Jane Shingles, Robert Johnsen, Qianru Li, Ian A Hope, Jennifer Rosenberg, John Reece-Hoyes, Alain Carnec, David Lee, Rebecca Newbury, Denis Dupuy, Wiliam A Mohler, Rock Pulak, Marc Vidal, David Baillie, Nicolas Bertin, Ryan Viveiros, Don Moerman, Domena Tu
[
International Worm Meeting,
2005]
The field of systems biology attempts to provide a systems level understanding of biological processes by building descriptive and mechanistic models of biological phenomena. An important aspect of the complexity of metazoan organisms lies within the differential expression of the genes that drives cell diferentiation. The long-term goal of the C. elegans localizome is to generate a gene expression and protein localization map, for most genes, across development. We present solutions for the major challenges of a C. elegans proteome-wide localizome map. We generated a genome-wide resource of C. elegans promoters needed to generate transgenic animals expressing GFP. Version 1 of the worm promoterome is a resource of ~6,500 C. elegans promoters that can be transferred rapidly into various Multisite Gateway Destination vectors to drive expression of GFP, or other markers, either directly from promoters or in fusion with a protein-encoding ORFs. We will describe a new method that uses a nematode profiler/sorter system. This system allows the high-throughput mapping of gene expression patterns along the anterior-posterior axis of each animal.
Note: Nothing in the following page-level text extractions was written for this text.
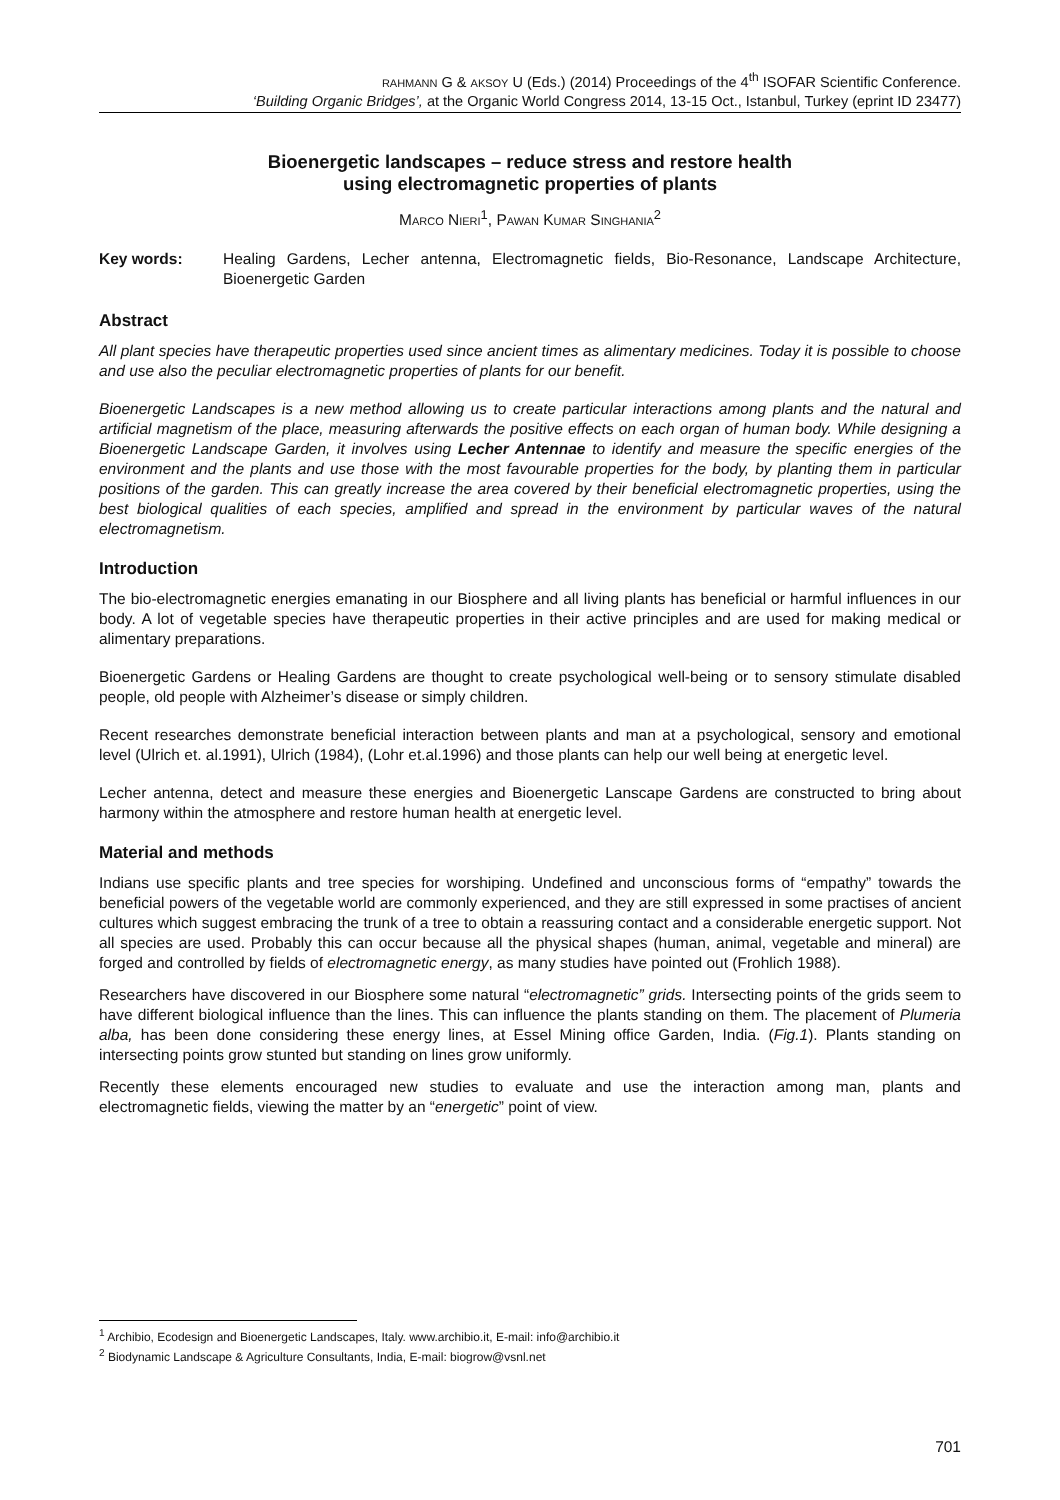RAHMANN G & AKSOY U (Eds.) (2014) Proceedings of the 4<sup>th</sup> ISOFAR Scientific Conference.
‘Building Organic Bridges’, at the Organic World Congress 2014, 13-15 Oct., Istanbul, Turkey (eprint ID 23477)
Bioenergetic landscapes – reduce stress and restore health
using electromagnetic properties of plants
MARCO NIERI<sup>1</sup>, PAWAN KUMAR SINGHANIA<sup>2</sup>
Key words: Healing Gardens, Lecher antenna, Electromagnetic fields, Bio-Resonance, Landscape Architecture, Bioenergetic Garden
Abstract
All plant species have therapeutic properties used since ancient times as alimentary medicines. Today it is possible to choose and use also the peculiar electromagnetic properties of plants for our benefit.
Bioenergetic Landscapes is a new method allowing us to create particular interactions among plants and the natural and artificial magnetism of the place, measuring afterwards the positive effects on each organ of human body. While designing a Bioenergetic Landscape Garden, it involves using Lecher Antennae to identify and measure the specific energies of the environment and the plants and use those with the most favourable properties for the body, by planting them in particular positions of the garden. This can greatly increase the area covered by their beneficial electromagnetic properties, using the best biological qualities of each species, amplified and spread in the environment by particular waves of the natural electromagnetism.
Introduction
The bio-electromagnetic energies emanating in our Biosphere and all living plants has beneficial or harmful influences in our body. A lot of vegetable species have therapeutic properties in their active principles and are used for making medical or alimentary preparations.
Bioenergetic Gardens or Healing Gardens are thought to create psychological well-being or to sensory stimulate disabled people, old people with Alzheimer’s disease or simply children.
Recent researches demonstrate beneficial interaction between plants and man at a psychological, sensory and emotional level (Ulrich et. al.1991), Ulrich (1984), (Lohr et.al.1996) and those plants can help our well being at energetic level.
Lecher antenna, detect and measure these energies and Bioenergetic Lanscape Gardens are constructed to bring about harmony within the atmosphere and restore human health at energetic level.
Material and methods
Indians use specific plants and tree species for worshiping. Undefined and unconscious forms of “empathy” towards the beneficial powers of the vegetable world are commonly experienced, and they are still expressed in some practises of ancient cultures which suggest embracing the trunk of a tree to obtain a reassuring contact and a considerable energetic support. Not all species are used. Probably this can occur because all the physical shapes (human, animal, vegetable and mineral) are forged and controlled by fields of electromagnetic energy, as many studies have pointed out (Frohlich 1988).
Researchers have discovered in our Biosphere some natural “electromagnetic” grids. Intersecting points of the grids seem to have different biological influence than the lines. This can influence the plants standing on them. The placement of Plumeria alba, has been done considering these energy lines, at Essel Mining office Garden, India. (Fig.1). Plants standing on intersecting points grow stunted but standing on lines grow uniformly.
Recently these elements encouraged new studies to evaluate and use the interaction among man, plants and electromagnetic fields, viewing the matter by an “energetic” point of view.
<sup>1</sup> Archibio, Ecodesign and Bioenergetic Landscapes, Italy. www.archibio.it, E-mail: info@archibio.it
<sup>2</sup> Biodynamic Landscape & Agriculture Consultants, India, E-mail: biogrow@vsnl.net
701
As thousands of animals from a mixed population of worms are analyzed, fluorescence traces can be arranged by size into Post-embryonic Developmental Expression Chronograms (PDECs). A PDEC provides a reconstituted "time-lapse" image of gene expression throughout larval to adult development across the length of the worms body. Although the spatial resolution of the PDEC is lower than that of traditional microscopic analyses, this data format allows automated comparison and clustering of expression patterns, while also giving access to a clear temporal context of gene expression. We acquired PDECs for over 1,500 GFP-strains generated mainly by the C. elegans Gene Expression Consortium and the Hope lab. We will discuss how these data can be used in combination with interactome, transcriptome and phenome datasets, and also how they compare to manual annotations performed through microscopic observation.